_Problem details_:
Please proceed with the tiramisù passage below by continuing it after its last sentence, not the entries that follow it.

_Excerpted passage_:
--

The home of tiramisù has undergone a complete revamping, but it’s still in the same location where it has been since 1935. It’s no longer owned by the Campeol family, but their famous dessert lives on. In fact, an updated version has been created.

The new version is called “Scomposto,” and while it was beautiful to behold and delicious to taste, the original still won our hearts.

Scomposto
Scomposto. Photo by Barbara Angelakis.

A Tiramisu recipe for 6 people follows.

Preparation time: 20 minutes

Ingredients:
4 eggs
2 cups fresh mascarpone cheese
3/4 cup sugar
3/4 cup dark rum or to taste
4 cups of espresso coffee or brewed/filtered coffee
3 teaspoons powdered bitter cocoa
Salt to taste
24 ladyfingers (in Italian, ladyfingers are called “savoiardi” and are somewhat hard with sugar crystals on top)

Method:

Separate the eggs, whites in one bowl, and yolks in a second bowl. Whip the egg whites until frothy.
Whisk the yokes with 1/2 cup of the sugar.
Add the mascarpone cheese to the yolk and sugar mixture, and stir.
Add the rum and whipped egg whites. Gently mix until absorbed.

Prepare the coffee. Add the balance of the sugar and 4 teaspoons of water, and pour it into a flat-bottom bowl.

Quickly dip the ladyfingers one at a time in the coffee, and lay them in the bottom of a rectangular pan packed close together.

--

_Source material_:
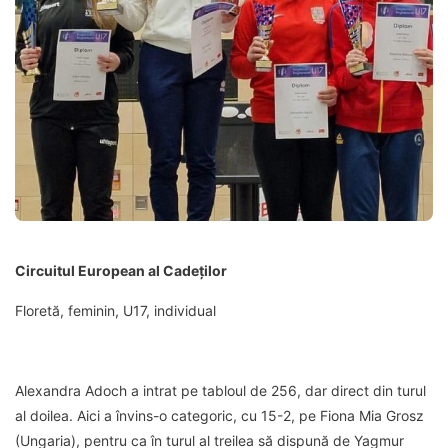
Circuitul European al Cadeților
Floretă, feminin, U17, individual
Alexandra Adoch a intrat pe tabloul de 256, dar direct din turul
al doilea. Aici a învins-o categoric, cu 15-2, pe Fiona Mia Grosz
(Ungaria), pentru ca în turul al treilea să dispună de Yagmur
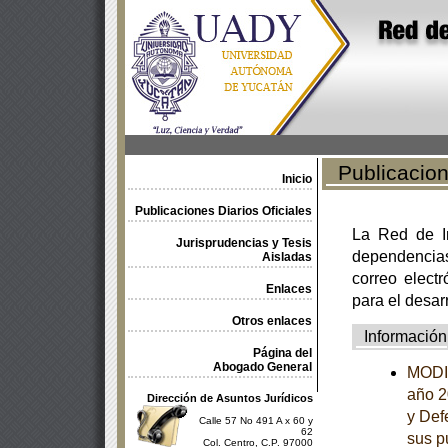
Publicacione
Inicio
Publicaciones Diarios Oficiales
La Red de In
Jurisprudencias y Tesis
dependencia
Aisladas
correo electr
Enlaces
para el desar
Otros enlaces
Información
Página del
Abogado General
MODIF
año 2
Dirección de Asuntos Jurídicos
y Def
Calle 57 No 491 A x 60 y
62
sus p
Col. Centro, C.P. 97000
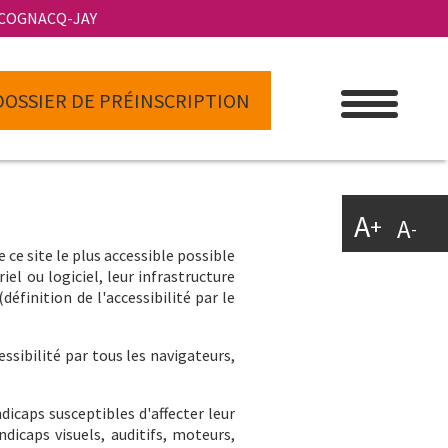
 COGNACQ-JAY
DOSSIER DE PRÉINSCRIPTION
A
+
A
-
 ce site le plus accessible possible
iel ou logiciel, leur infrastructure
éfinition de l'accessibilité par le
ssibilité par tous les navigateurs,
ndicaps susceptibles d'affecter leur
ndicaps visuels, auditifs, moteurs,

--

_Your response_:
Cover the first layer of ladyfingers with the mascarpone cream mixture, and continue the process until all ladyfingers are in the pan covered with mascarpone cream. The final layer must be the mascarpone cream.

Classic Italian Tiramisù
Homemade tiramisu. Photo by Barbara Angelakis.

Put the pan of tiramisù in the refrigerator for at least 3 hours, and just before serving, sprinkle it with powdered unsweetened cocoa. It’s easiest to use a sifter.

Serve with a side glass of espresso. (To be authentic, the espresso must be served in a small heavy glass, not in a cup).

Editor’s note: You can make a delicious dairy-free version of tiramisu by substituting coconut cream for the mascarpone. It will be a bit watery while you make it, but if you refrigerate it long enough, it will set at least to a sufficient degree. The coconut flavor lends itself to the recipe and is very tasty.